* **Required action A**: In the MongoDB interview text, why does Schireson say work-life balance should be examined for men and not only for women? Answer in one to three sentences.
* **Required action B**:
Answer these questions from the MongoDB interview text, one line each:
(i) How many air miles per year did Schireson's blog post describe?
(ii) How much additional annual revenue does the company estimate its new management tools could produce?
(iii) According to Schireson, since when has the world been talking about the company going public?
* **Required action C**: Rewrite the paragraph of the MongoDB interview text that begins "I think part of what people responded to" as a short list that keeps its main points.

What’s the open source business model?
“I think most people will use [MongoDB] without paying for it, and that’s fine,” Schireson said. “What we need to do is we need to deliver offerings that add value for at least a very significant subset of our users, and I think we’re doing that.”
About that impending IPO …
Schireson’s response to my question about whether the company’s new revenue streams are in preparation for the IPO it has been talking about for a while: “If you don’t mind, I’ll just offer one slight correction, which is that the world has been talking about us going public for a while now, I think since the last round. That’s not something that we’ve been focused on or really talking about.”
The new management tools the company announced earlier this week, which it estimates could result in an additional $750 million in annual revenue, have been underway for year, he added.
It turns out lots of people care about gender equity and work-life balance
Schireson said the response to his blog post announcing his resignation, detailing his 300,000 air miles per year, 70-hour work weeks and desire to spend more time at home, was greater than he expected. However, he understands why it caught on:
I think part of what people responded to, the question I asked was why do we ask women how they do it and not ask men? I think that’s important that we look at those work-life balance issues not just for women, but for men. For two reasons: Number one, I think that they’re important issues for men and, number two, as long as it’s viewed as a women’s issue I think that it can be marginalized and the problem isn’t solved necessarily for women as well as it would be if it was just an issue for people in the workplace.

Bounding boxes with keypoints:
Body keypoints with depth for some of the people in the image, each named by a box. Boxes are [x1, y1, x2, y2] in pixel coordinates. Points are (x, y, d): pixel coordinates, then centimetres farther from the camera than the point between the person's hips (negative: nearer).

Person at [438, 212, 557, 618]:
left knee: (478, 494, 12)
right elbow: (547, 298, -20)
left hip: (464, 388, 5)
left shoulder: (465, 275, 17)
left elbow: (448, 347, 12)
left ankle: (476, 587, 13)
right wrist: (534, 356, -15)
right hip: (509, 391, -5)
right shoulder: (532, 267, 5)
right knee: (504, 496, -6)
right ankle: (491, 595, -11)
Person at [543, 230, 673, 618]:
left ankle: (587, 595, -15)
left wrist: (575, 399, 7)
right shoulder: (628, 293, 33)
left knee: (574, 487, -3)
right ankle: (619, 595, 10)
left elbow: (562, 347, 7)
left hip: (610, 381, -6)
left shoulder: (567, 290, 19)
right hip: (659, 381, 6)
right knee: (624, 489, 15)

...

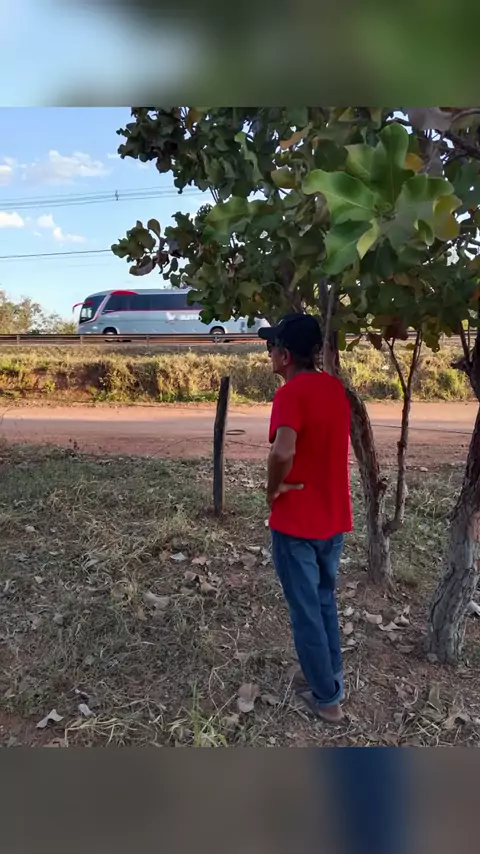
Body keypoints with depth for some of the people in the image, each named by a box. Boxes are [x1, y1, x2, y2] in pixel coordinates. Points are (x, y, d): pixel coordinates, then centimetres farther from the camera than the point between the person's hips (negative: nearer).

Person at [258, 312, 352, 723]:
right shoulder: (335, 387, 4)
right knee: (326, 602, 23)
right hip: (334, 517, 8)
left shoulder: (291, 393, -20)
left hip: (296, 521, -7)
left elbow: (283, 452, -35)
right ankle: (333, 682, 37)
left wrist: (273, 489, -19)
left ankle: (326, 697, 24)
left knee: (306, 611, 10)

* **Answer A**: Schireson gives two reasons. First, these are important issues for men. Second, as long as work-life balance is viewed as a women's issue it can be marginalized, and the problem is not solved for women as well as it would be if it were treated as an issue for all people in the workplace.

* **Answer B**:
(i) 300,000 air miles per year.
(ii) An additional $750 million in annual revenue.
(iii) Since the last round.

* **Answer C**:
- People partly responded to Schireson's question about why women are asked how they manage work and home, while men are not.
- He thinks work-life balance issues should be examined for men as well as women.
- Reason one: these issues are important for men.
- Reason two: if work-life balance is seen as a women's issue, it can be marginalized, and the problem is not solved as well for women as it would be if it were treated as an issue for everyone in the workplace.